▶ INPUT RECORDS:
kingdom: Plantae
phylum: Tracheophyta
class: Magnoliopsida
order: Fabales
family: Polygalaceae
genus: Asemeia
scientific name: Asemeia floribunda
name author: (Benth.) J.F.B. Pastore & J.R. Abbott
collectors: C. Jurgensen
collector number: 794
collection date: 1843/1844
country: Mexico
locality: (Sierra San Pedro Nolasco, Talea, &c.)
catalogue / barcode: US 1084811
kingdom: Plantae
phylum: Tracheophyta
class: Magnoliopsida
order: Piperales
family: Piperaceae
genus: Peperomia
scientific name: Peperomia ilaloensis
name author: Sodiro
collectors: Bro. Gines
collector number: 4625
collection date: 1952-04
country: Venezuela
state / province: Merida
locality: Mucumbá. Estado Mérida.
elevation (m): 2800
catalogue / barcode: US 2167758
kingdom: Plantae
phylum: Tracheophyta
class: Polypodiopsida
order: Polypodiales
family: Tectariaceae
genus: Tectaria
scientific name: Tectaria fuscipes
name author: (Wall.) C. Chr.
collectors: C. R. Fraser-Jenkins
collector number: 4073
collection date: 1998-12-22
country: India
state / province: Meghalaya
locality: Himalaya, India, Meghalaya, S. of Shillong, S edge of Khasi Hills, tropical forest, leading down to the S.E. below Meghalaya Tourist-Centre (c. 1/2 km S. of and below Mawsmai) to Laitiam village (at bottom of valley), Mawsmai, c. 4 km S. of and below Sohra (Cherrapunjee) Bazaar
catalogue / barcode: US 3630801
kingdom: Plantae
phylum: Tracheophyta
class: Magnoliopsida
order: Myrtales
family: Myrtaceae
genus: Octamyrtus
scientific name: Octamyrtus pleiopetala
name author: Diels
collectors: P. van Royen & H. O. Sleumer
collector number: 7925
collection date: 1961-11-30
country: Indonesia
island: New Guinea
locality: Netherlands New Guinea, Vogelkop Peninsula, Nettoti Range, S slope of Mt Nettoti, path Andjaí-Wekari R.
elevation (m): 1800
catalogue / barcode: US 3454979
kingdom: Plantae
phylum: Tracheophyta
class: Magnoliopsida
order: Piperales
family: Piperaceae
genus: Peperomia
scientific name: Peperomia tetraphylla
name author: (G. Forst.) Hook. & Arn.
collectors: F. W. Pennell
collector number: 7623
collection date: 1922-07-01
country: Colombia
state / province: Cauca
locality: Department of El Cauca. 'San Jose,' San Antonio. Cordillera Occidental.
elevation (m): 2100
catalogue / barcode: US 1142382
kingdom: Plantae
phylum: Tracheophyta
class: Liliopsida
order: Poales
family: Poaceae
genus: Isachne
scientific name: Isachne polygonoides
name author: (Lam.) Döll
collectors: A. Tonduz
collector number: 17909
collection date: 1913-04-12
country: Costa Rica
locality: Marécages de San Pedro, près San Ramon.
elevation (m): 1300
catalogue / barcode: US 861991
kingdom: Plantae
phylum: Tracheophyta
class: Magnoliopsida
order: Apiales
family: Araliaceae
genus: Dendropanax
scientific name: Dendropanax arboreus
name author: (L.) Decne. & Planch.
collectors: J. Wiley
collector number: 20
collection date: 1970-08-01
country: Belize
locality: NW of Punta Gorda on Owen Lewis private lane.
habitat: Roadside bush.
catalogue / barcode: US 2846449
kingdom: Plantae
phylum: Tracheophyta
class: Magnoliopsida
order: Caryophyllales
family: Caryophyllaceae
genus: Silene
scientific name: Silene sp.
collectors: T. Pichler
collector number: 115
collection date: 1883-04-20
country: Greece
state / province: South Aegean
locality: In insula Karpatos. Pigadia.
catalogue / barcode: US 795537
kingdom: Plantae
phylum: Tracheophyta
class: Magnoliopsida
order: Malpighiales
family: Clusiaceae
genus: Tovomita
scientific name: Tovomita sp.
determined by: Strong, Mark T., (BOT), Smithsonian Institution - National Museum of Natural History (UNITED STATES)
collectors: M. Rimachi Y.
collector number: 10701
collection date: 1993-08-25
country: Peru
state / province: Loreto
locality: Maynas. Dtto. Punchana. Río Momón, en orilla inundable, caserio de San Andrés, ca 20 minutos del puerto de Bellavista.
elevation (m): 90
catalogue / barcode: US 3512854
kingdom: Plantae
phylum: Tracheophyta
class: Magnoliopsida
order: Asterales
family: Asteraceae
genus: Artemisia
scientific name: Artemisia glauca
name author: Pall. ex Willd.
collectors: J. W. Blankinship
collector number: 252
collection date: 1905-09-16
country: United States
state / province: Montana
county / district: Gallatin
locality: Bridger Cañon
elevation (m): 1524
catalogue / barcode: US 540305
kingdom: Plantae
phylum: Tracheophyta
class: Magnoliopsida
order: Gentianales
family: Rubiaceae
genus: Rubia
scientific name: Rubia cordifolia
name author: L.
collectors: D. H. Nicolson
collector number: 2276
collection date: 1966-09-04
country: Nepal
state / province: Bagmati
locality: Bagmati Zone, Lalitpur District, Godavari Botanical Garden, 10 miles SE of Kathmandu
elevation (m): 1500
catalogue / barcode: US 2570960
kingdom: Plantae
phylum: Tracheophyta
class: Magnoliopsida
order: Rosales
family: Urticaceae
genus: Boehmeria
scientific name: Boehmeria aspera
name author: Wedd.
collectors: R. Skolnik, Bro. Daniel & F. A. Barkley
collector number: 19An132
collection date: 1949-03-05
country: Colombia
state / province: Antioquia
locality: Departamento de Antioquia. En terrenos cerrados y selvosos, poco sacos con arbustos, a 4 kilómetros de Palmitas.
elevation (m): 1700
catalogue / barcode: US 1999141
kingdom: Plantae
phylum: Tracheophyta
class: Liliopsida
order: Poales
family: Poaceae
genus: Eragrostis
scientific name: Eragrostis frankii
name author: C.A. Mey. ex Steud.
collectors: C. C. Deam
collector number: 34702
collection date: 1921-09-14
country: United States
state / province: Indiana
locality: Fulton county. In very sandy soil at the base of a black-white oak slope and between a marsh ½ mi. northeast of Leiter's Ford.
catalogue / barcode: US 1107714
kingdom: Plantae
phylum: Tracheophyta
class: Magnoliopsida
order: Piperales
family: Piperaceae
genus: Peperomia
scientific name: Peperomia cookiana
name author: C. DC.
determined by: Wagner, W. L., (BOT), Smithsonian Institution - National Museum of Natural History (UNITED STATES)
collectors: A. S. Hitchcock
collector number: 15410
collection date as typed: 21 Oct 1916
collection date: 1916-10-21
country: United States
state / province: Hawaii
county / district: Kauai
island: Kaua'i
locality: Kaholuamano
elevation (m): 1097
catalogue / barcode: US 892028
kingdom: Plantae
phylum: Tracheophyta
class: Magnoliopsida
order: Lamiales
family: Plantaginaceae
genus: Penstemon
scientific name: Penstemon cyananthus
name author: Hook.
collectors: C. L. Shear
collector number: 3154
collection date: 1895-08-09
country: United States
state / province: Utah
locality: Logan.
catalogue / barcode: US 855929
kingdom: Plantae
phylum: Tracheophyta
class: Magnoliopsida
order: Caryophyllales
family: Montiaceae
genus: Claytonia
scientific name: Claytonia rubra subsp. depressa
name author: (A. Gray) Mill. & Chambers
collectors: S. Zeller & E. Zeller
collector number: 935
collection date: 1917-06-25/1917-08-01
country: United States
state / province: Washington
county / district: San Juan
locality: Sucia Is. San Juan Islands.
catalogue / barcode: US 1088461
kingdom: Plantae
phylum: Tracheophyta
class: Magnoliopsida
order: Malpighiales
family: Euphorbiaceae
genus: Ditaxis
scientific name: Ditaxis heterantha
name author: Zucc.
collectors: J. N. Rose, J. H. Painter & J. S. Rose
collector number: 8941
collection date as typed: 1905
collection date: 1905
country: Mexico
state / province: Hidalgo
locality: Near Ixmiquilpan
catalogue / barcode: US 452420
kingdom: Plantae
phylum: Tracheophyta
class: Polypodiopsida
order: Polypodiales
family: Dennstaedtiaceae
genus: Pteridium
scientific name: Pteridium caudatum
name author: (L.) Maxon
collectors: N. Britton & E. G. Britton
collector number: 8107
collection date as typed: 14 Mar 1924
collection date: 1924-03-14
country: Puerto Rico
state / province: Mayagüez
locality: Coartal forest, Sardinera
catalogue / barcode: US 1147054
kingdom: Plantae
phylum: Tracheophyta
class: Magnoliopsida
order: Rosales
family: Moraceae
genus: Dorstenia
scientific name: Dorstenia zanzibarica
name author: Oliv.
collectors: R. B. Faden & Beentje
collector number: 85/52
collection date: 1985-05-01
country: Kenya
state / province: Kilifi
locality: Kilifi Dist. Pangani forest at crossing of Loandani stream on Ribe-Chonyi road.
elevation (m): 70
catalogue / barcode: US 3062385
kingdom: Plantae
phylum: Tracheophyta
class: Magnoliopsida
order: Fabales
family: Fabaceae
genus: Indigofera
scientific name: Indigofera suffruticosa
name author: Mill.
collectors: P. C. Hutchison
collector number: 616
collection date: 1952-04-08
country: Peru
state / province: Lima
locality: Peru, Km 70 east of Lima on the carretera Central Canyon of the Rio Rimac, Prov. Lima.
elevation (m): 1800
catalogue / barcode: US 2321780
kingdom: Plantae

▶ WHAT YOU NEED TO DO:
Could you reproduce, unchanged and with nothing else, the lines of the listing above from the line with "collection date: 1985-05-01" to the line with "name author: Mill.", including both of those lines?

▶ ANSWER TO THIS TASK:
collection date: 1985-05-01
country: Kenya
state / province: Kilifi
locality: Kilifi Dist. Pangani forest at crossing of Loandani stream on Ribe-Chonyi road.
elevation (m): 70
catalogue / barcode: US 3062385
kingdom: Plantae
phylum: Tracheophyta
class: Magnoliopsida
order: Fabales
family: Fabaceae
genus: Indigofera
scientific name: Indigofera suffruticosa
name author: Mill.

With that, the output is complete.